Actually things have in a way gone from bad to worse.

If the people of this country do not use this opportunit­y to make their voices heard then indeed this, to me, is the last shot before things go horribly wrong.

We are, as a country, on a tipping point of a place of no return.

We are 20 years into this big lie called democracy. Instead of our leaders working tirelessly to abolish crimes against our people such as corruption and lack of accountabi­lity by our excuses of leaders, all we see is a gang of people calling themselves leaders who are doing everything in their powers to protect the rot within government and the private sector.

Things have gone so horribly wrong that even ANC leaders do not have any defence anymore because they cannot defend certain leaders without contradict­ing themselves and looking like fools to those they are trying to canvass for the upcoming elections.

I have had the privilege to engage at a sane level with some of the ruling party’s leaders from all walks of life who believe that something along the way went terribly wrong. Right now what matters to them is that the people of this country must vote the ANC and forget about this or that leader.

Today the ANC as a party has a leader it cannot really trust or respect, but because the rot has been there and ignored for sometime, hoping it will go away, there’s nothing the party can do about it. Here is an ANC that has completely lost on the moral stakes.

Here is an ANC whose No 1 has only become “better and better” with very scandal he’s been embroiled in.

This is not the ANC that I, as a young South African who, though I have never been into party politics, admired.

As a kid I had grown to know the role that this movement, captained by selfless skippers like Anton Lembede, Oom Govan Mbeki, Walter Sisulu, Oliver Tambo and many other selfless cadres I cannot mention for space purposes, stood for.

It’s a pity that the present day ANC, having been entrusted with power by the mostly poor and desperate people of this country, still has to dig deep for a good story to tell.

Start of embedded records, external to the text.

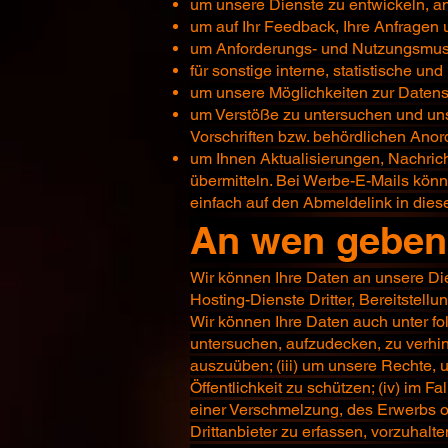
um unsere Dienste zu entwickeln, a
um auf Ihr Feedback, Ihre Anfragen
um Anforderungs- und Nutzungsmust
für sonstige interne, statistische u
um unsere Möglichkeiten zur Datens
um Verstöße zu untersuchen und un
Vorschriften bzw. behördlichen Ano
um Ihnen Aktualisierungen, Nachric
übermitteln. Bei Werbe-E-Mails könn
einfach auf den Abmeldelink in dies
An wen geben 
Wir können Ihre Daten an unsere Die
Hosting-Dienste Dritter, Bereitstellu
Wir können Ihre Daten auch unter fo
untersuchen, aufzudecken, zu verhi
auszuüben; (iii) um unsere Rechte, 
Öffentlichkeit zu schützen; (iv) im
einer Verschmelzung, des Erwerbs od
Drittanbieter zu erfassen, vorzuhalt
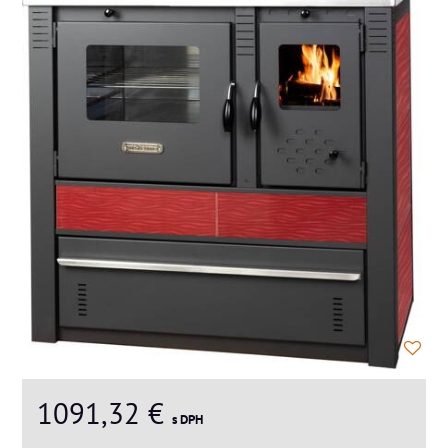
1091,32 €
s DPH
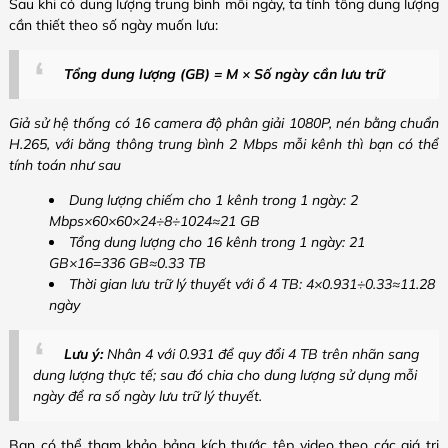
Sau khi có dung lượng trung bình mỗi ngày, ta tính tổng dung lượng
cần thiết theo số ngày muốn lưu:
Tổng dung lượng (GB) = M × Số ngày cần lưu trữ
Giả sử hệ thống có 16 camera độ phân giải 1080P, nén bằng chuẩn
H.265, với băng thông trung bình 2 Mbps mỗi kênh thì bạn có thể
tính toán như sau
Dung lượng chiếm cho 1 kênh trong 1 ngày: 2
Mbps×60×60×24÷8÷1024≈21 GB
Tổng dung lượng cho 16 kênh trong 1 ngày: 21
GB×16=336 GB≈0.33 TB
Thời gian lưu trữ lý thuyết với ổ 4 TB: 4×0.931÷0.33≈11.28
ngày
Lưu ý:
Nhân 4 với 0.931 để quy đổi 4 TB trên nhãn sang
dung lượng thực tế; sau đó chia cho dung lượng sử dụng mỗi
ngày để ra số ngày lưu trữ lý thuyết.
Bạn có thể tham khảo bảng kích thước tệp video theo các giá trị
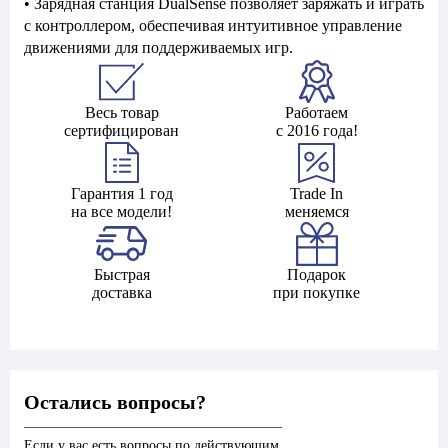
• Зарядная станция DualSense позволяет заряжать и играть
с контроллером, обеспечивая интуитивное управление
движениями для поддерживаемых игр.
Весь товар
Работаем
сертифицирован
с 2016 года!
Гарантия 1 год
Trade In
на все модели!
меняемся
Быстрая
Подарок
доставка
при покупке
Остались вопросы?
Если у вас есть вопросы по действующим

I shudder to think what the now dearly departed A team is thinking in their graves and about how their names have been made so cheap as the election campaign gains momentum just a few weeks before the elections.

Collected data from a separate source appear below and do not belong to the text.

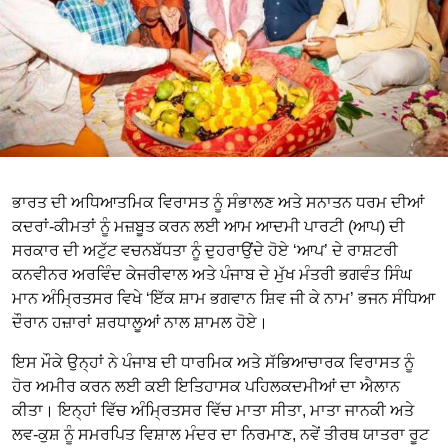
ਭਾਰਤ ਦੀ ਅਧਿਆਤਮਿਕ ਵਿਰਾਸਤ ਨੂੰ ਸੰਭਾਲਣ ਅਤੇ ਸਨਾਤਨ ਧਰਮ ਦੀਆਂ
ਕਦਰਾਂ-ਕੀਮਤਾਂ ਨੂੰ ਮਜ਼ਬੂਤ ਕਰਨ ਲਈ ਆਮ ਆਦਮੀ ਪਾਰਟੀ (ਆਪ) ਦੀ
ਸਰਕਾਰ ਦੀ ਅਟੁੱਟ ਵਚਨਬੱਧਤਾ ਨੂੰ ਦੁਹਰਾਉਂਦੇ ਹੋਏ ‘ਆਪ’ ਦੇ ਰਾਸ਼ਟਰੀ
ਕਨਵੀਨਰ ਅਰਵਿੰਦ ਕੇਜਰੀਵਾਲ ਅਤੇ ਪੰਜਾਬ ਦੇ ਮੁੱਖ ਮੰਤਰੀ ਭਗਵੰਤ ਸਿੰਘ
ਮਾਨ ਅੰਮ੍ਰਿਤਸਰ ਵਿਖੇ ‘ਇੱਕ ਸ਼ਾਮ ਭਗਵਾਨ ਸ਼ਿਵ ਜੀ ਕੇ ਨਾਮ’ ਭਜਨ ਸੰਧਿਆ
ਦੌਰਾਨ ਹਜ਼ਾਰਾਂ ਸ਼ਰਧਾਲੂਆਂ ਨਾਲ ਸ਼ਾਮਲ ਹੋਏ।
ਇਸ ਮੌਕੇ ਉਨ੍ਹਾਂ ਨੇ ਪੰਜਾਬ ਦੀ ਧਾਰਮਿਕ ਅਤੇ ਸੱਭਿਆਚਾਰਕ ਵਿਰਾਸਤ ਨੂੰ
ਹੋਰ ਅਮੀਰ ਕਰਨ ਲਈ ਕਈ ਇਤਿਹਾਸਕ ਪਹਿਲਕਦਮੀਆਂ ਦਾ ਐਲਾਨ
ਕੀਤਾ। ਇਨ੍ਹਾਂ ਵਿੱਚ ਅੰਮ੍ਰਿਤਸਰ ਵਿੱਚ ਮਾਤਾ ਸੀਤਾ, ਮਾਤਾ ਜਾਨਕੀ ਅਤੇ
ਲਵ-ਕੁਸ਼ ਨੂੰ ਸਮਰਪਿਤ ਵਿਸ਼ਾਲ ਮੰਦਰ ਦਾ ਨਿਰਮਾਣ, ਨਵੇਂ ਤੀਰਥ ਯਾਤਰਾ ਰੂਟ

There is no way that Nelson Mandela, Mbeki, Tambo and others are resting in peace in their graves with some people in this country still living in abject poverty when ANC leaders are wearing sunglasses.

They build a few solid houses for the poor, while others have parties in their mansions popping champagne and whisky bottles worth thousands.

The ruling party has no business using Mandela to con people into voting for it come May 7.

Twenty years on this is not the country that Mandela and his comrades had in mind.

They would have never thought there would be a leader who would be found to have slept on duty while his private compound was pimped up to look like a rap mogul’s sex den.

All that leader would say was that he was not informed of it all and as such couldn’t be held liable. What leader says that? Twenty years into democracy I shouldn’t be walking the streets of a free South Africa and fearing for my life because young people my age are hungry and feel like mugging me.

They do this because they have been let down by a government that sees them as nothing short of an irritation.

Twenty years on there shouldn’t be people my mother’s age wandering the streets without any hope and having been reduced to beggars who will even go as far as selling their bodies for a piece of bread.

This while leaders are allegedly checking into expensive hotels and lodges with teenage girls and loose desperate women of the night just to feed their dirty fantasies.

As we enter this year’s elections in two weeks’ time I urge all South Africans to consider their votes very carefully and think not only for themselves but generation­s that come after them.

Do not buy into struggle songs, pop music and food parcels as politician­s tell you there’s a good story to tell. What good story? You wouldn’t need food parcels and party shirts if indeed there was a good story to tell. The revolution­ary songs won’t give you employment, won’t give you education or a house to sleep in. Or dignity, for that matter.